En face d’elle, lady Muguette se tenait immobile, le chef incliné comme celui d’un athlète sur le podium de la victoire. Elle avait mis un Chanel noir gansé de rose et arborait le fameux collier des Bentham, offert à lady Dorothy, arrière-grand-mère du duc actuel, par Victoria Ire. Outre les trois mâles de la famille, assistaient à cet événement : le duc d’Édimbourg, le chancelier de l’Ordre du M.B.E., le ministre des Beaux-arts, le directeur de la galerie exposant les œuvres de lady Muguette et leurs femmes, plus l’ambassadeur de France non accompagné, son épouse ayant été hospitalisée la veille pour une salpingite aiguë.

En l’honneur de la récipiendaire, on servit du Champagne ; après quoi l’on passa dans la salle à manger.

Sir David avait préalablement guigné par les trous de serrure toujours à sa portée. Cet examen indiscret lui permit de mettre au point une aimable plaisanterie.

Quand, après l’apéritif, les portes s’ouvrirent et que le maître d’hôtel compassé eut annoncé : « Sa Majesté est servie », le nain, à l’abri de son « grand frère », s’arrangea pour gagner sa place en passant devant celle de la reine.

Comme il atteignait le siège provisoirement vide de la souveraine, il pressa une ampoule de caoutchouc préparée pour la circonstance. Un liquide blanc, à l’évaporation instantanée, se répandit sur la soie brochée de la chaise.

Il s’agissait très innocemment de fluide glacial, produit dont il n’avait plus usé depuis le collège.

Lorsque les convives furent arrivés à bon port, la gracieuse hôtesse donna le signal en s’asseyant. Chacun l’imita, non sans une certaine raideur. Lord Bentham était placé à la droite d’Elisabeth number two, l’ambassadeur de France à sa gauche. En face, le duc d’Édimbourg, homme plus affable qu’à femmes, se trouvait encadré de lady Muguette et de l’épouse du chancelier de l’Ordre, une haridelle avec une poitrine davantage en intaille qu’en relief.

Bien entendu, sir David occupait un bout de table. Sa glorieuse mère ne lui avait pas menti : il disposait d’une chaise surélevée.
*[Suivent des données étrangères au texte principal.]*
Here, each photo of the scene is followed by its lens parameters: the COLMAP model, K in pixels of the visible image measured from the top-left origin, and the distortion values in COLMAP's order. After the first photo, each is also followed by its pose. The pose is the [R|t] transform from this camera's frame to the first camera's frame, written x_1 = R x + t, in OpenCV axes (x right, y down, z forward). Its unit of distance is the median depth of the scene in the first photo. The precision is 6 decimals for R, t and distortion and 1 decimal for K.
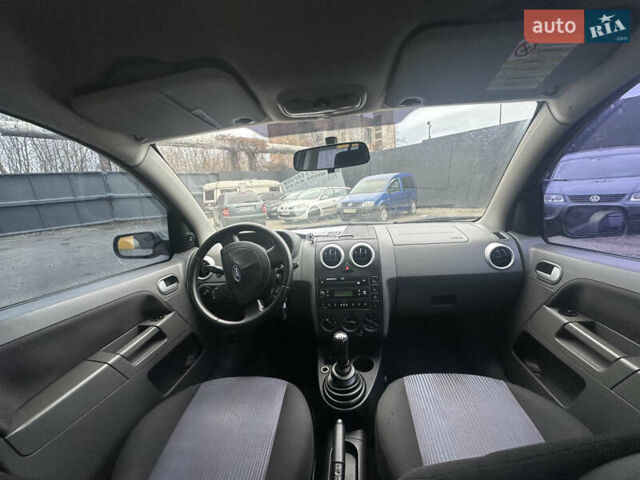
lens RADIAL K [[253.5, 0, 321.3], [0, 253.5, 239.9], [0, 0, 1]] dist [-0.002355, -0.000356]
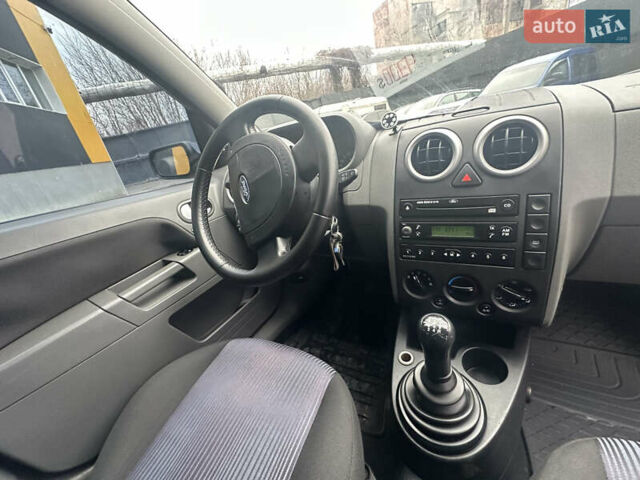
lens RADIAL K [[253.5, 0, 321.3], [0, 253.5, 239.9], [0, 0, 1]] dist [-0.002355, -0.000356]
pose [[0.916597, 0.057582, -0.395644, 0.049559], [0.051641, 0.964234, 0.259972, 0.087043], [0.396463, -0.258721, 0.880841, 0.468121]]
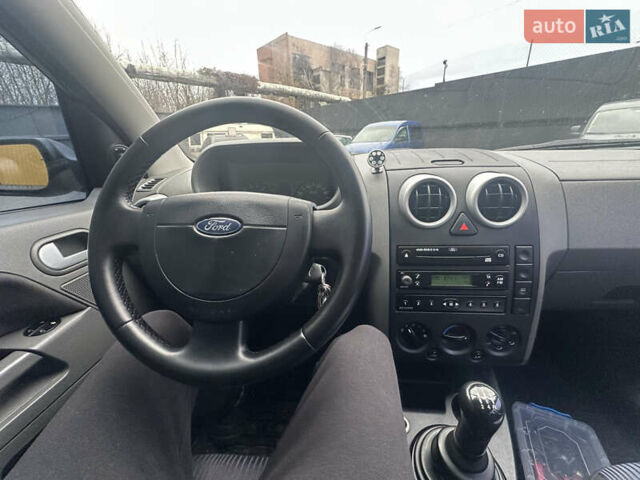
lens RADIAL K [[253.5, 0, 321.3], [0, 253.5, 239.9], [0, 0, 1]] dist [-0.002355, -0.000356]
pose [[0.999080, 0.027757, 0.032687, -0.169777], [-0.033028, 0.984246, 0.173690, 0.063569], [-0.027351, -0.174610, 0.984258, 0.556697]]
La conversation gourmée, certes, mais empreinte de cordialité allait son train. L’ambassadeur de France, un homme jeune, à l’humour affûté, disait que cette décoration britannique décernée par la Grande-Bretagne à une ci-devant Française risquait de réveiller de vieux antagonismes puisqu’elle annexait définitivement le talent d’une artiste produite par l’Hexagone. On riait cérémonieusement, du bout des incisives. David ne quittait pas la reine des yeux, guettant ses réactions.

L’illustre femme dominait ses problèmes avec un sang-froid faisant honneur à la Grande-Albion. Néanmoins, son royal regard s’emplissait d’une interrogation mêlée d’inquiétude. Bientôt elle varia sa posture, prenant appui, mine de rien, sur une fesse, puis sur l’autre. Il lui arriva même, à un moment d’exception où elle ne mobilisait plus l’attention générale, de passer prestement la main sous son cher vieux cul soulevé de manière imperceptible.

Voyant et sachant interpréter son comportement, le nain jubilait. Il ne nourrissait aucun mauvais sentiment à l’endroit de la famille royale britannique qu’il jugeait préférable au bolchevisme, mais un goût prononcé pour l’irrévérence, hérité de ses origines françaises, l’incitait à se gausser de tout ce qui est pompeux ou emphatique.